* _Extract provided_

BEGIN

Urban Chestnut Brewing Company wants to make sure beer drinkers don't hog all the benefits. The St. Louis-based brewer announced this morning that it plans to roll out a line of non-alcoholic "hop water" beginning this summer.
Unsweetened, naturally free of both calories and alcohol, but still tasty, the sparkling beverage could be an intriguing alternative to Perrier.
“It’s been a fun challenge for us to create a refreshing beverage without using grain, sugar, or yeast. The result is a sparkling, all-occasion beverage full of floral and piney hop flavor," the company said in a press release.
So how did this new product line come about? It's just one of the many surprising things that resulted from LouFest's last-minute cancellation last summer.
As Urban Chestnut explains, it had planned to have a tent at the music festival, and decided to offer kegs of the hop water as a non-alcoholic alternative. When LouFest was cancelled, the company ended up putting the kegs in its Grove neighborhood brewery and bierhall — and was stunned by the customer response.
“We were blown away by how well it was received and has been selling, so we’ve continued to produce it and keep it on tap ever since," says Jon Shine, UCBC’s vice president of sales. “Expanding availability by way of cans is a very natural way for us to dip our toes into an adjacent craft beverage market, where we’ll also explore infusing different variants of UCBC Hop Water with other natural ingredients like Ginseng, CBD, etc."
The hop water will be available in four-pack sixteen-ounce cans where water and soda are sold, the brewery said.

END

* _Task goal_
Reproduce the passage from the article on Urban Chestnut's hop water verbatim, starting at "Urban Chestnut Brewing" and ending at "beginning this summer.".

* _Data segment_
BEGIN

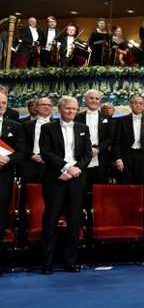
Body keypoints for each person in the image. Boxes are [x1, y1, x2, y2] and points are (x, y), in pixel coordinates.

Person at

END

* _Exercise response_
Urban Chestnut Brewing Company wants to make sure beer drinkers don't hog all the benefits. The St. Louis-based brewer announced this morning that it plans to roll out a line of non-alcoholic "hop water" beginning this summer.